*QUESTÕES*.
**a)** Reescreva a passagem do excerto que vai de "E como fazer" a "para a mesa.", trocando "marisco" por "peixe".
**b)** Responda, com base no excerto, às seguintes perguntas:
(i) Quantas linhas têm os haikus?
(ii) Em que estabelecimentos tradicionais se inspirou o chef do Feitoria?
(iii) Qual é o número máximo de ingredientes dos pratos que o chef começou a criar?

*EXCERTO PARA LEITURA*.
E como fazer isso? A aproximação de João a esta filosofia de cozinha faz lembrar os haikus, os muito pequenos poemas japoneses, de apenas três linhas, que se libertam de tudo o que é supérfluo para captar apenas a essência da ideia que querem transmitir. É precisamente isso que o chef do Feitoria está a dizer: “Dei por mim a pensar na cozinha de um ponto de vista estético e técnico, mas chegou uma altura em que isso deixou de fazer sentido. Agora estou no processo oposto: como é que podemos simplificar? Como é que podemos deixar só a essência?”.
Inspirou-se nas cervejarias tradicionais onde vamos para comer marisco na sua forma mais simples. Começou a criar pratos com não mais do que três ingredientes, para não “mascarar” o produto. É trazer a realidade para a mesa.

*MATERIAL FORNECIDO*.
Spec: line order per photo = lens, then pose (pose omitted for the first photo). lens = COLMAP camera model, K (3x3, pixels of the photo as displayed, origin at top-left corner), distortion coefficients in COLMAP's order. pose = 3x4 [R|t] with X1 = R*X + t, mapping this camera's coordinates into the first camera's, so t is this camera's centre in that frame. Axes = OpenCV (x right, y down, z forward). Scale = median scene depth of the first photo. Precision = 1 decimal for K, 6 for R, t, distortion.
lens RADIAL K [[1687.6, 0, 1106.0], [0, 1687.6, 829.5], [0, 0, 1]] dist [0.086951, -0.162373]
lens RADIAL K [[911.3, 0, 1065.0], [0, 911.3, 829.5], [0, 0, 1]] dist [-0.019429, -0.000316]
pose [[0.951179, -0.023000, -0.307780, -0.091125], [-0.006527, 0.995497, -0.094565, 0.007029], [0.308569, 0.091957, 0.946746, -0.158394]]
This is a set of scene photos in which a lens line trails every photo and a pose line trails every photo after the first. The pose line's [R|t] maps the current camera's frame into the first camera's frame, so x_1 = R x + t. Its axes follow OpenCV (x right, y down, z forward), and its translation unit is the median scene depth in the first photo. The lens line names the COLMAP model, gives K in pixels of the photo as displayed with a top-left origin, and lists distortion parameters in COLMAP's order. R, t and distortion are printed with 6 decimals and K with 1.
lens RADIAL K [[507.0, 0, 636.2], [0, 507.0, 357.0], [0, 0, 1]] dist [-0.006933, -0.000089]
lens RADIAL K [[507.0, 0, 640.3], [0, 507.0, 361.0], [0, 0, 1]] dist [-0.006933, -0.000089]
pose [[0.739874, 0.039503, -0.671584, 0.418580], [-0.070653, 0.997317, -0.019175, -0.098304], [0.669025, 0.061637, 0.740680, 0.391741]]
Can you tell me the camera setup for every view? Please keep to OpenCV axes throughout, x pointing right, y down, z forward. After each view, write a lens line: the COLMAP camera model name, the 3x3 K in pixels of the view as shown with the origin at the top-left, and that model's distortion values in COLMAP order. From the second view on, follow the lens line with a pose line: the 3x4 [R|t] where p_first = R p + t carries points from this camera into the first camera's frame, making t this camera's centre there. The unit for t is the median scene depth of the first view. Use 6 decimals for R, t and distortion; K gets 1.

*RESPOSTAS ÀS QUESTÕES*.
**a)**
E como fazer isso? A aproximação de João a esta filosofia de cozinha faz lembrar os haikus, os muito pequenos poemas japoneses, de apenas três linhas, que se libertam de tudo o que é supérfluo para captar apenas a essência da ideia que querem transmitir. É precisamente isso que o chef do Feitoria está a dizer: “Dei por mim a pensar na cozinha de um ponto de vista estético e técnico, mas chegou uma altura em que isso deixou de fazer sentido. Agora estou no processo oposto: como é que podemos simplificar? Como é que podemos deixar só a essência?”.
Inspirou-se nas cervejarias tradicionais onde vamos para comer peixe na sua forma mais simples. Começou a criar pratos com não mais do que três ingredientes, para não “mascarar” o produto. É trazer a realidade para a mesa.

**b)**
(i) Apenas três linhas.
(ii) Nas cervejarias tradicionais.
(iii) Três ingredientes.